Could you copy every entry exactly, dropping the pictures?

*** EXTRACTED INFORMATION ***

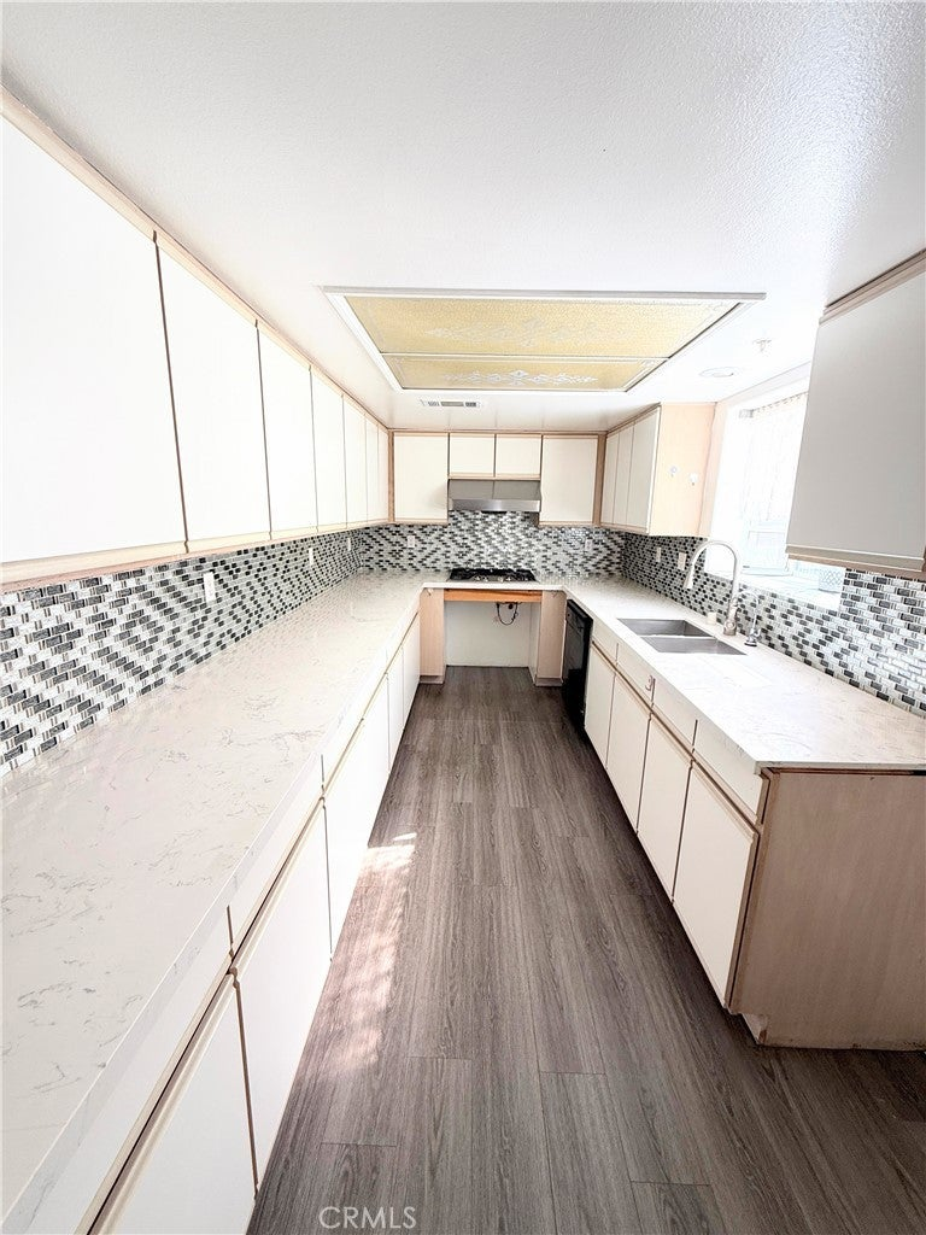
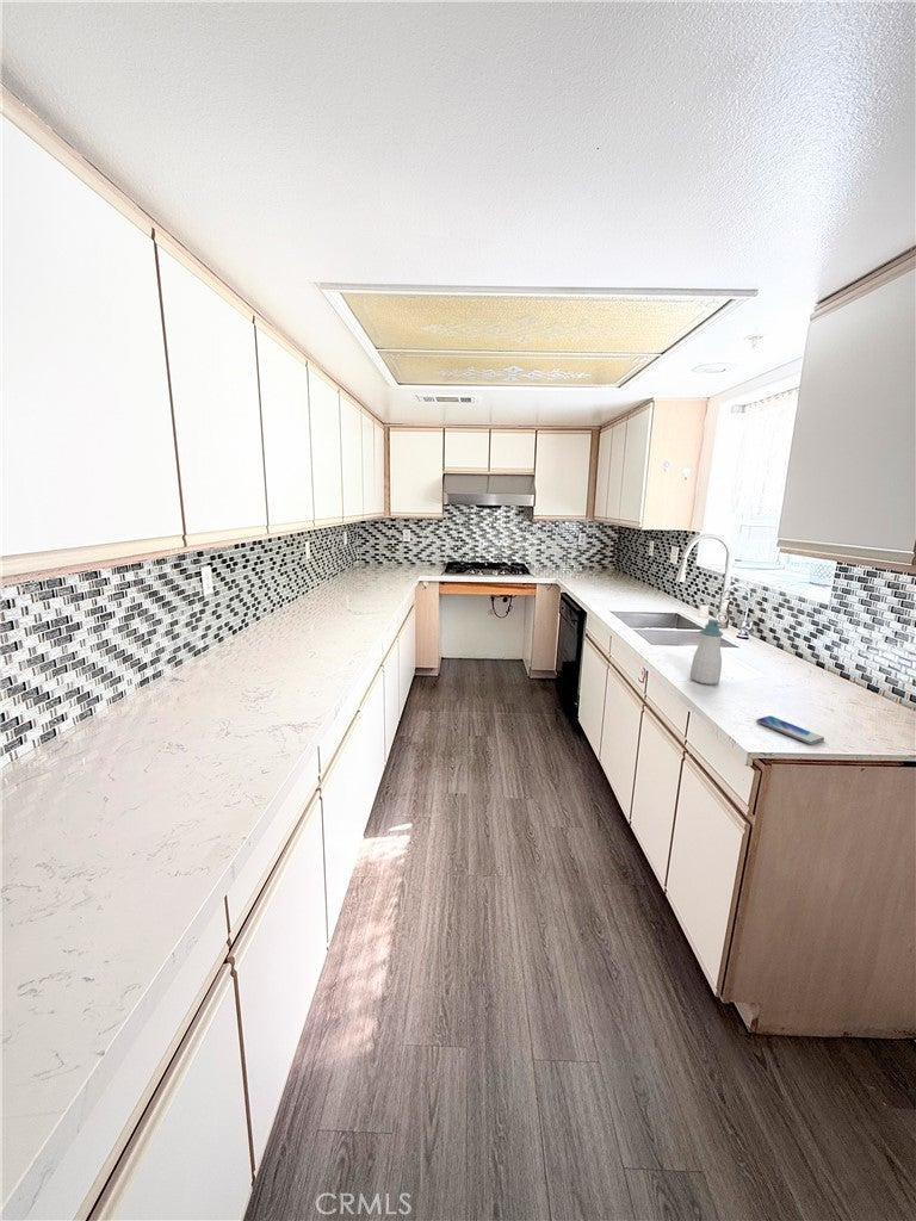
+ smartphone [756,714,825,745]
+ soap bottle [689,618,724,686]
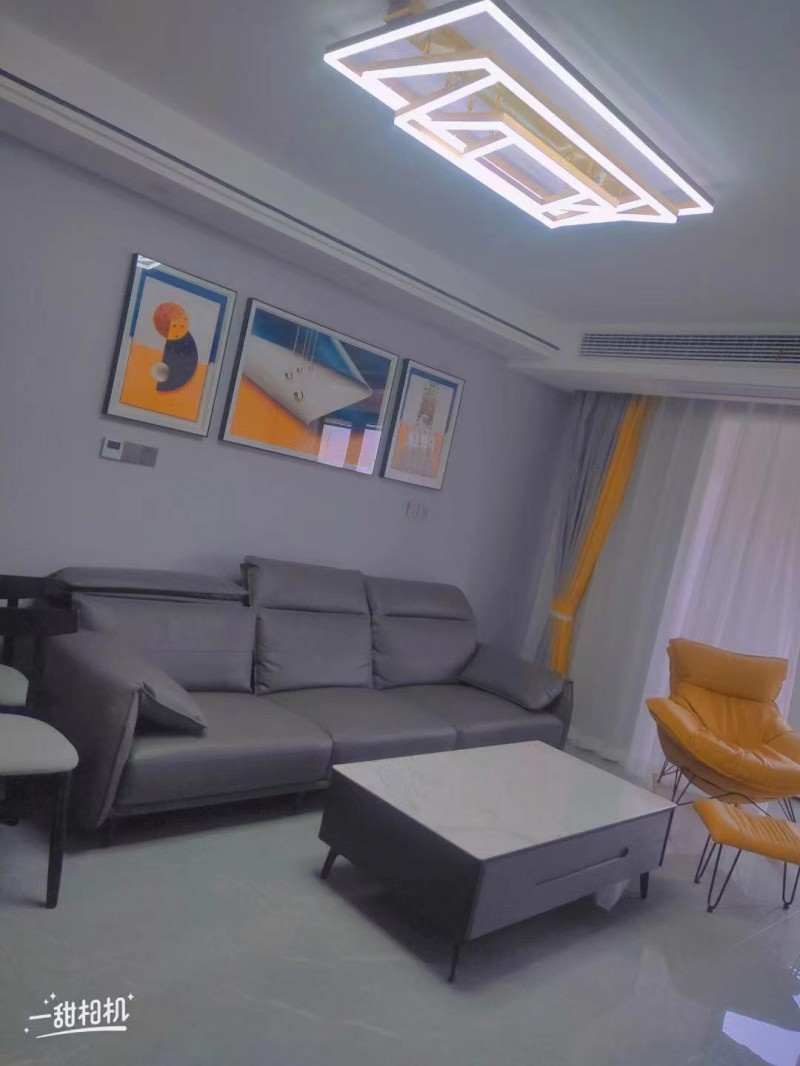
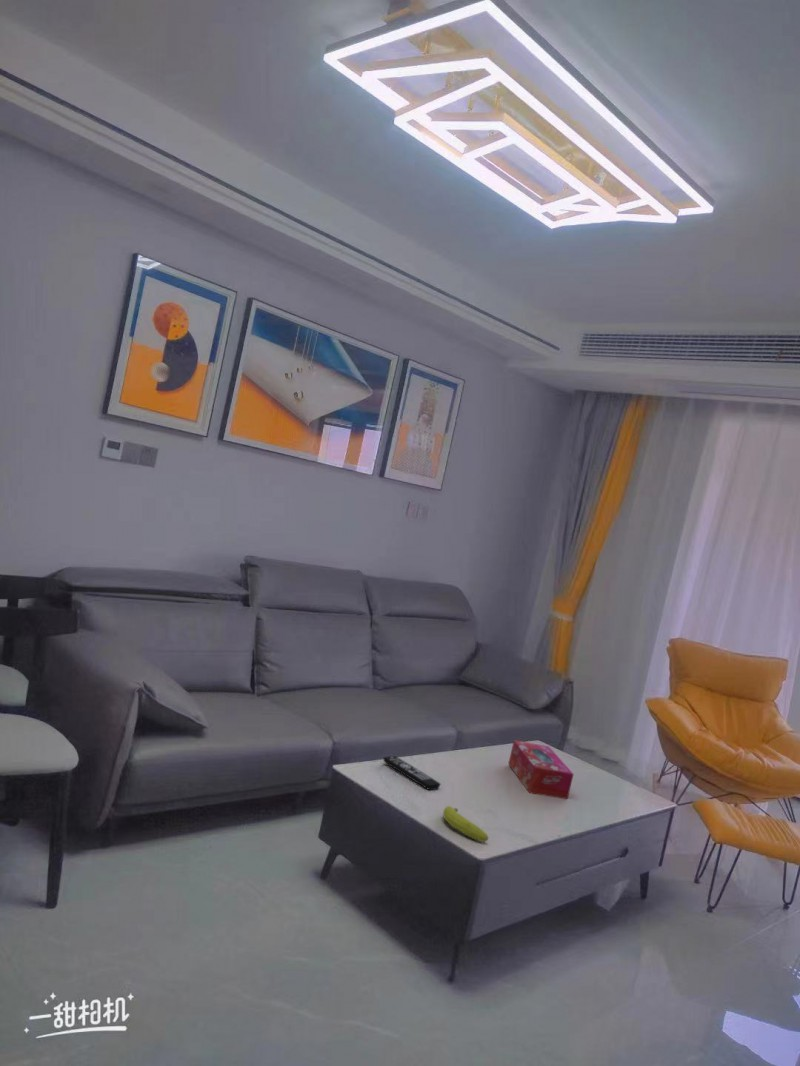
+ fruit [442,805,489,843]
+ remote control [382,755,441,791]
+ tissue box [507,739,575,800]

*** End of EXTRACTED INFORMATION ***

▶ RESULT OF THIS EXERCISE
+ smartphone [756,714,825,745]
+ soap bottle [689,618,724,686]
+ fruit [442,805,489,843]
+ remote control [382,755,441,791]
+ tissue box [507,739,575,800]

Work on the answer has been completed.